AT&T's Attempt To Dominate The Pay TV Sector Continues To Go…Poorly
from the not-according-to-plan dept
AT&T’s attempt to buy its way to TV sector domination isn’t going so well. In 2015 you’ll recall that AT&T spent $67 billion to buy DirecTV, eliminating a direct competitor in the TV space. In 2018 it spent another $89 billion to acquire Time Warner, one of the biggest broadcasters in America. Both acquisitions were designed to propel AT&T toward supremacy in the TV sector. Neither acquisition is actually doing so. In fact, to recoup the massive debt incurred from both deals, AT&T started raising rates hand over fist despite the growing competitive threat posed by streaming video providers.
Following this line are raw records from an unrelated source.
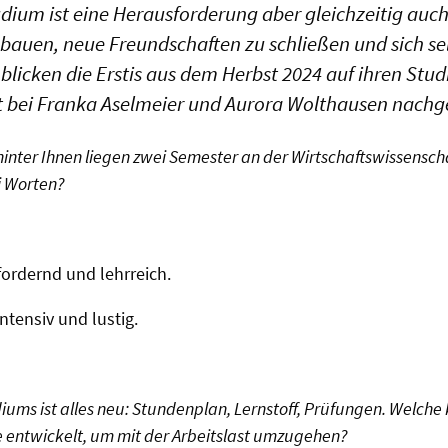
dium ist eine Herausforderung aber gleichzeitig auch
auen, neue Freundschaften zu schließen und sich se
 blicken die Erstis aus dem Herbst 2024 auf ihren Stud
 bei Franka Aselmeier und Aurora Wolthausen nachge
inter Ihnen liegen zwei Semester an der Wirtschaftswissenscha
ei Worten?
ordernd und lehrreich.
ntensiv und lustig.
iums ist alles neu: Stundenplan, Lernstoff, Prüfungen. Welche
e entwickelt, um mit der Arbeitslast umzugehen?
It’s not exactly going according to plan. AT&T’s latest earnings report (pdf) indicates that the company lost a whopping 4 million TV subscribers last year alone; not exactly the market domination AT&T envisioned:
Meanwhile AT&T’s fixed-line broadband subscriptions, generally seen as the backup plan for users who “cut the cord” on traditional television, also continue to slowly but steadily erode:
And things aren’t getting better for AT&T anytime soon.
Wall Street stock jocks are worried that the company is facing a large number of programming contract expirations this year, which will require that AT&T (read: AT&T customers) shell out even more money for the exact same programming. That’s before you get to the rising tide of competitors including Disney and Apple that intend to also try and dominate the sector by throwing money at it over the next few years. Profit margins are going to drop like a stone on TV, and AT&T, still saddled with some of the highest debt loads of any company on Earth, isn’t particularly well equipped for it, even with the FCC effectively in its pocket.
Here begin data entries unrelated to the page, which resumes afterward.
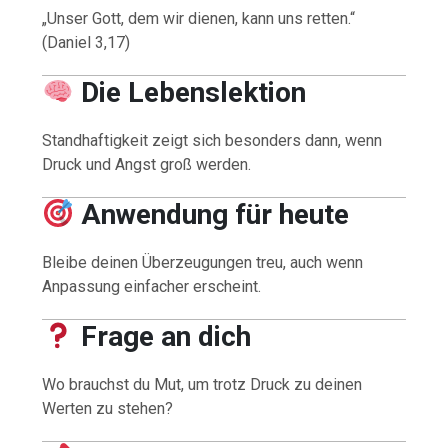
„Unser Gott, dem wir dienen, kann uns retten.“
(Daniel 3,17)
Die Lebenslektion
Standhaftigkeit zeigt sich besonders dann, wenn
Druck und Angst groß werden.
Anwendung für heute
Bleibe deinen Überzeugungen treu, auch wenn
Anpassung einfacher erscheint.
Frage an dich
Wo brauchst du Mut, um trotz Druck zu deinen
Werten zu stehen?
It’s a major reason why AT&T has been facing a bit of an investor revolt lately by “activist” investors who feel like AT&T’s obsession with mindless merger mania is actually harming the company’s attempts to gain inroads in the TV sector. AT&T hopes to rekindle some growth by adding yet another new streaming TV service to its already insanely confusing roster of video brands, but there’s no indication that the company’s path will get easier anytime soon.